> **Data block**:
Start of Block
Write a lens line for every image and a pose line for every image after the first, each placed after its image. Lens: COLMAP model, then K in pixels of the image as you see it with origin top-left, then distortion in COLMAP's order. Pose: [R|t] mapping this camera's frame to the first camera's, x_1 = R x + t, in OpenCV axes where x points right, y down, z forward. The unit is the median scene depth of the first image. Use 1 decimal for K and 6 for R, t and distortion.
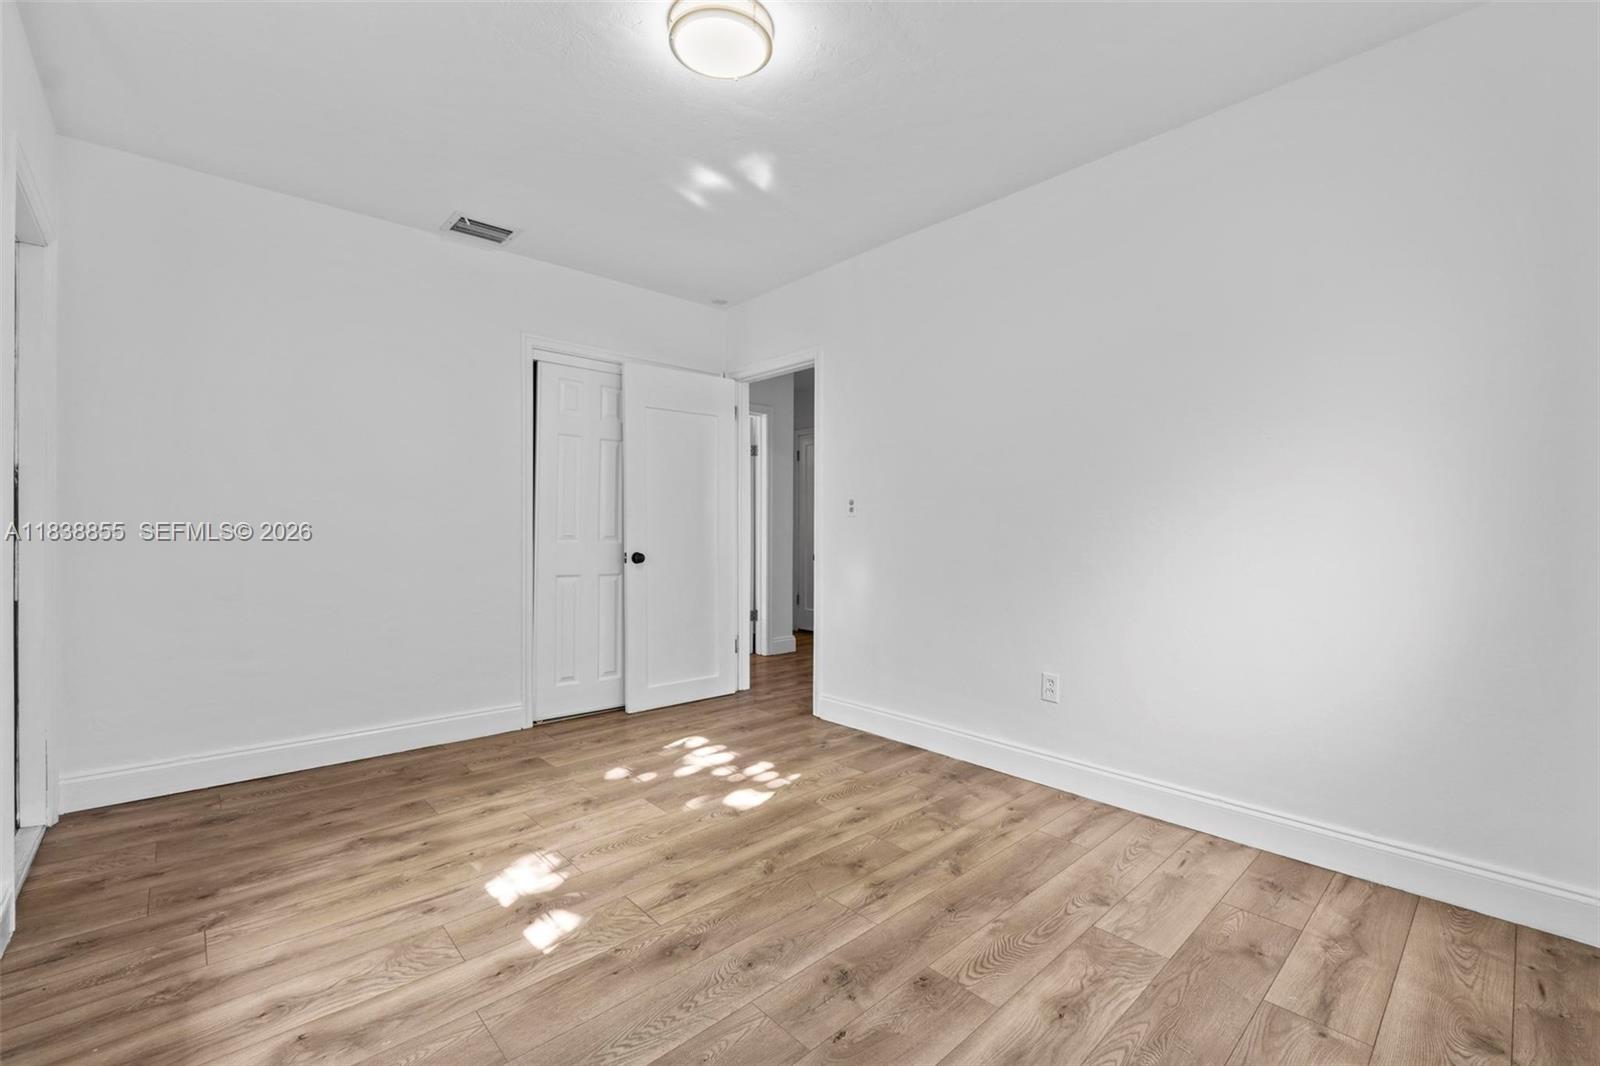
lens RADIAL K [[682.8, 0, 799.5], [0, 682.8, 532.5], [0, 0, 1]] dist [-0.006370, 0.000356]
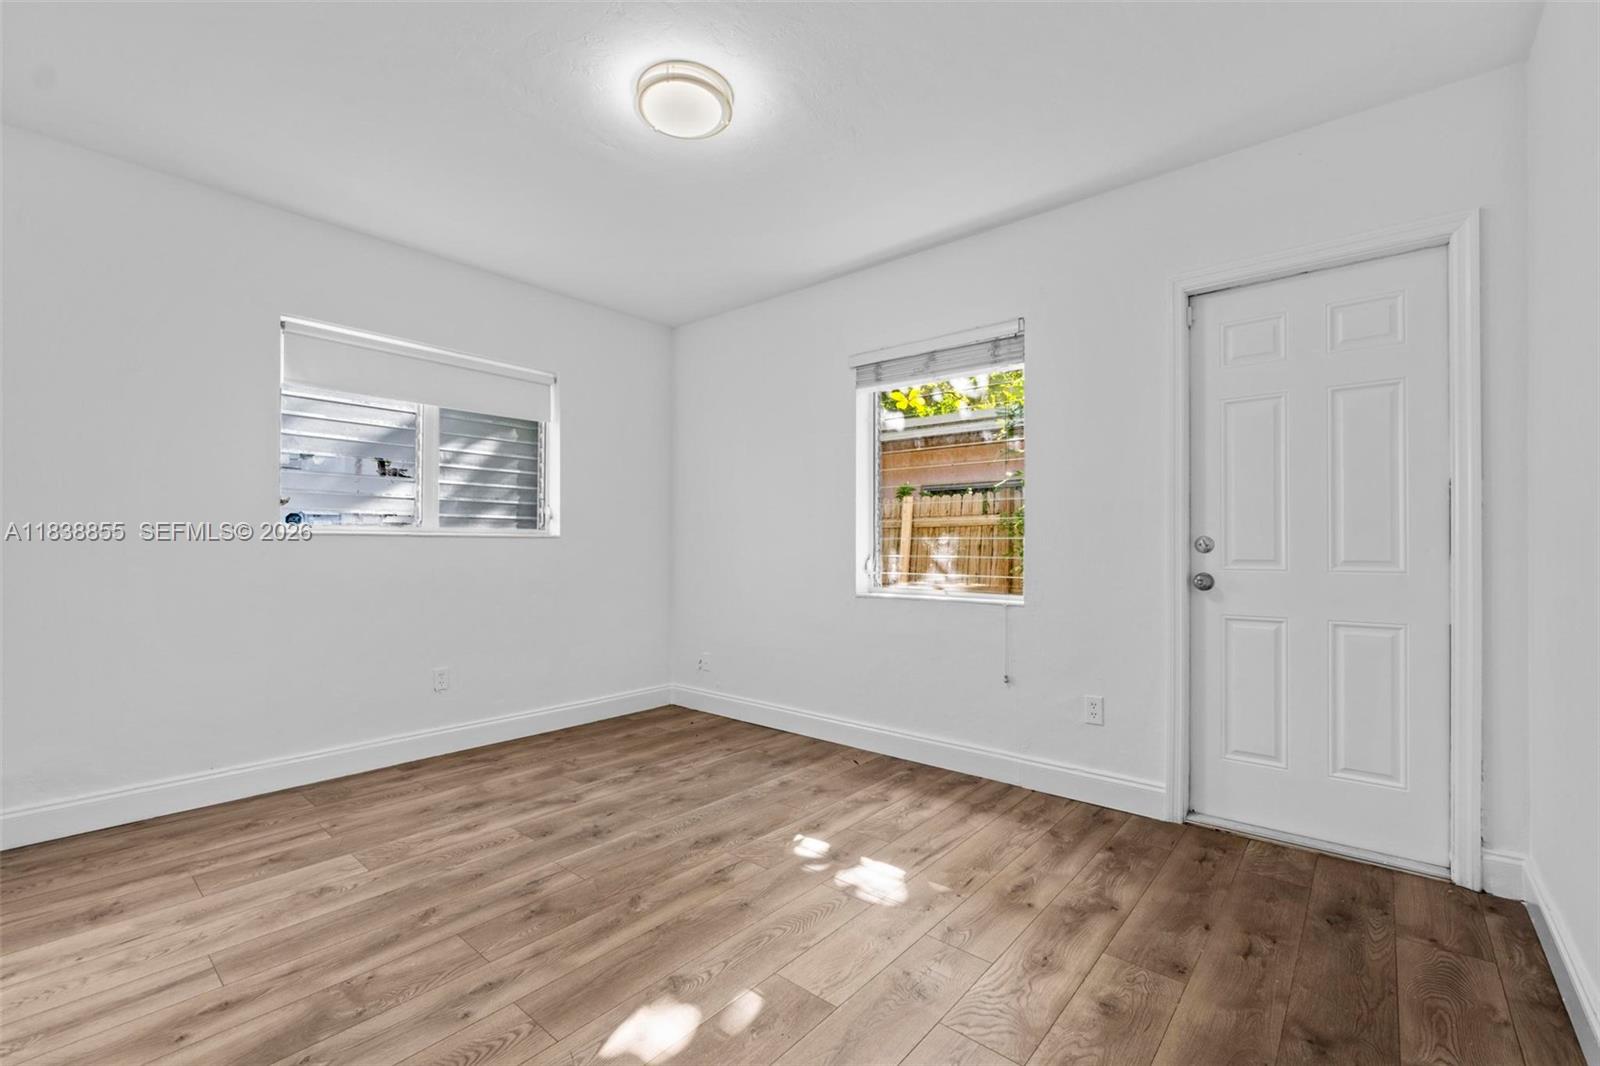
lens RADIAL K [[682.8, 0, 800.4], [0, 682.8, 538.4], [0, 0, 1]] dist [-0.006370, 0.000356]
pose [[-0.992977, -0.006971, -0.118103, -0.161903], [-0.006182, 0.999956, -0.007040, -0.009815], [0.118147, -0.006261, -0.992976, 2.020263]]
End of Block
> **What the task asks**: For every line above, produce an exact transcription that omits the images.

> **Problem solution**:
Write a lens line for every image and a pose line for every image after the first, each placed after its image. Lens: COLMAP model, then K in pixels of the image as you see it with origin top-left, then distortion in COLMAP's order. Pose: [R|t] mapping this camera's frame to the first camera's, x_1 = R x + t, in OpenCV axes where x points right, y down, z forward. The unit is the median scene depth of the first image. Use 1 decimal for K and 6 for R, t and distortion.
lens RADIAL K [[682.8, 0, 799.5], [0, 682.8, 532.5], [0, 0, 1]] dist [-0.006370, 0.000356]
lens RADIAL K [[682.8, 0, 800.4], [0, 682.8, 538.4], [0, 0, 1]] dist [-0.006370, 0.000356]
pose [[-0.992977, -0.006971, -0.118103, -0.161903], [-0.006182, 0.999956, -0.007040, -0.009815], [0.118147, -0.006261, -0.992976, 2.020263]]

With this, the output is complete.